- Testo da studiare:
____________________

Il sindaco può ordinare la rimozione e lo smaltimento dei rifiuti

[22 ottobre 2013]

Il sindaco può disporre con ordinanza le operazioni necessarie alla rimozione e allo smaltimento dei rifiuti. L’ordine può essere anche in solido con tutte le altre ditte responsabili dell’abbandono, ma è illegittimo quando è possibile risalire ai produttori e detentori.

Lo ricorda il Tribunale amministrativo del Veneto (Tar) – con sentenza16 ottobre 2013, n. 1181 – in riferimento alla questione del Comune di Sona dove una società ha realizzato un deposito incontrollato di rifiuti. Rifiuti pericolosi, stoccati in contenitori privi di caratteristiche di idoneità ed in carenza delle condizioni di sicurezza prescritte dalla normativa vigente. Fra l’altro la società non è mai stata in possesso di un’autorizzazione di esercizio per la gestione e il trattamento dei rifiuti. Ma nel 1999 ha ottenuto l’approvazione di un progetto per la realizzazione di impianto di trattamento che tuttavia non è stato mai completato.

____________________

- Righe fornite:
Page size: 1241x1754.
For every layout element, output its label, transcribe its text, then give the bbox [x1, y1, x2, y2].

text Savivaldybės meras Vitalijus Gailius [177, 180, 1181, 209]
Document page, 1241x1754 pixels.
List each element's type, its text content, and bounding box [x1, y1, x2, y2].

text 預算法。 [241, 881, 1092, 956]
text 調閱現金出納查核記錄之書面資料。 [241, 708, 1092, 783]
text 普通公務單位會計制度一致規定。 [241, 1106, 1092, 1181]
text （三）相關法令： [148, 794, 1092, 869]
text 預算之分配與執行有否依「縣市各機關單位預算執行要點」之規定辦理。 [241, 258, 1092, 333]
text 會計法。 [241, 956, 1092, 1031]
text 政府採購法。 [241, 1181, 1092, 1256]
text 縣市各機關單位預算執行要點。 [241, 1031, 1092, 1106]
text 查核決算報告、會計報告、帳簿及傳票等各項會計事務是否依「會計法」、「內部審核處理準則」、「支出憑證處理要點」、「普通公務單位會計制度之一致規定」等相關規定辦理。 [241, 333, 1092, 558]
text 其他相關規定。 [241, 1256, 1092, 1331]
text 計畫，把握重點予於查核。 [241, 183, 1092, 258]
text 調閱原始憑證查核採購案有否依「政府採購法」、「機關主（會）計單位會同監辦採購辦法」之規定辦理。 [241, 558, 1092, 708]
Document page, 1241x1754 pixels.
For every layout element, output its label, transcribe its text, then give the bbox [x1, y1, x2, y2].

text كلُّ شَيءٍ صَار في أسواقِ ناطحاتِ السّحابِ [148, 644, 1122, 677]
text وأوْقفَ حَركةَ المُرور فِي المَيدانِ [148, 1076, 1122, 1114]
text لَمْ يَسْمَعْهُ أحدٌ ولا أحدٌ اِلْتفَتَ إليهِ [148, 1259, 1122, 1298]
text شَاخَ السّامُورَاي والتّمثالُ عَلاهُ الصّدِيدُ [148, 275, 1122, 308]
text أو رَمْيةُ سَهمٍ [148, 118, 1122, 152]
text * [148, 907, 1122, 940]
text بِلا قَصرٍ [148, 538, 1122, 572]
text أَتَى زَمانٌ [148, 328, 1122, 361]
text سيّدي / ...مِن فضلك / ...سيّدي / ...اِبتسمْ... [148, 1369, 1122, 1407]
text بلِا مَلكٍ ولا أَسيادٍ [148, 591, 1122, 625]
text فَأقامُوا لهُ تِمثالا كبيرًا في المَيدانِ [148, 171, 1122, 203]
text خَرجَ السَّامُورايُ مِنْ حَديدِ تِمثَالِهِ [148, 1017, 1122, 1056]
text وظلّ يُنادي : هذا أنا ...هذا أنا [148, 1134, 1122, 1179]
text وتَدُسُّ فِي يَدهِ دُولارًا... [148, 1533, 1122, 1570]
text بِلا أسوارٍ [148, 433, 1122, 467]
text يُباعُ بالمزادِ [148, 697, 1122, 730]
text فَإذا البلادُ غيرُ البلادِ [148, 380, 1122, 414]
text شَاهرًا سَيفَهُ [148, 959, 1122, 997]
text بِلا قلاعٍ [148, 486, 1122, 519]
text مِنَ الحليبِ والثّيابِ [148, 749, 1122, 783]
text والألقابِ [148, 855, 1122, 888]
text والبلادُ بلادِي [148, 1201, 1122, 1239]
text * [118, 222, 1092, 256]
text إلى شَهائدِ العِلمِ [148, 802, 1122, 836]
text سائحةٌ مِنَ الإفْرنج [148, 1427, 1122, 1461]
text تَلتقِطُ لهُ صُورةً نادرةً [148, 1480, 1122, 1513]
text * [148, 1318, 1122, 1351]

____________________

- Esercizi da svolgere:
(1) Secondo il testo da studiare, in che anno la società ha ottenuto l'approvazione del progetto per l'impianto di trattamento?
(2) Trascrivi parola per parola il brano del testo da studiare compreso tra "Il sindaco può ordinare" e "produttori e detentori.", estremi inclusi.

- Risultati degli esercizi:
(1) Nel 1999.

(2)
Il sindaco può ordinare la rimozione e lo smaltimento dei rifiuti

[22 ottobre 2013]

Il sindaco può disporre con ordinanza le operazioni necessarie alla rimozione e allo smaltimento dei rifiuti. L’ordine può essere anche in solido con tutte le altre ditte responsabili dell’abbandono, ma è illegittimo quando è possibile risalire ai produttori e detentori.